# Rachmaninoff 3rd piano concerto



## BenG (Aug 28, 2018)

I just watched through this performance - and I've never ever enjoyed this concerto this much - I was literally crying with ecstasy by the end - and I never cry. I can't believe I'd never heard of this pianist before. What do you think of this peformance?


----------



## DaddyGeorge (Mar 16, 2020)

Great! I've only listened to the third movement so far and wow, it's really amazing - impressive, brilliant, beautiful, emotional performance full of enthusiasm and joy. I'll definitely listen to it all later.
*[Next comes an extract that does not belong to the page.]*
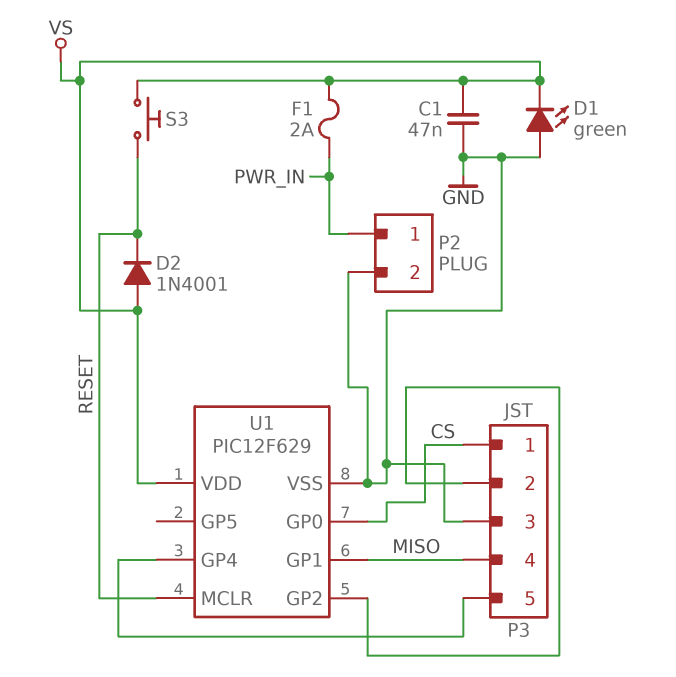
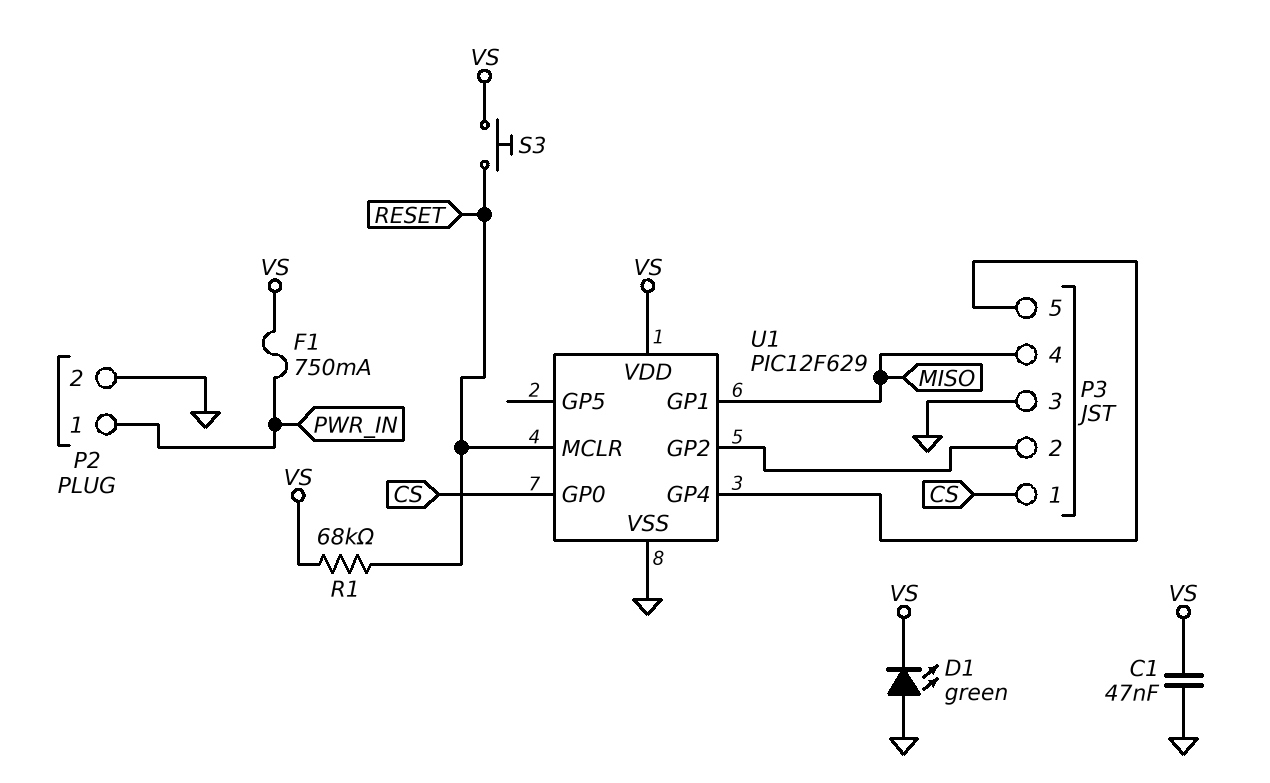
D2: diode 1N4001 (A VS, K RESET) -> none
F1: 2A (PWR_IN, VS) -> 750mA (PWR_IN, VS)
R1: none -> 68k (RESET, VS)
Thanks for posting this.


----------



## Guest (Jun 30, 2020)

It's wonderful. I have several of his CDs, a DVD, and I've seen him in concert--met him afterward. He's very pleasant and down to earth.


----------



## Pat Fairlea (Dec 9, 2015)

Thank you for posting this. I remember that performance from the Prom. It was simply wonderful. So refreshing to hear Rach 3 played for the sake of the music, not as a show-off piece for some young virtuoso, the piano playing with, not over, the orchestra. And such good communication between soloist, conductor and orchestra, too. Superb.


----------



## BenG (Aug 28, 2018)

At 41:53 it's like he puts all the emotion and expression he has into those two chords, I'd never heard them done that well before.


----------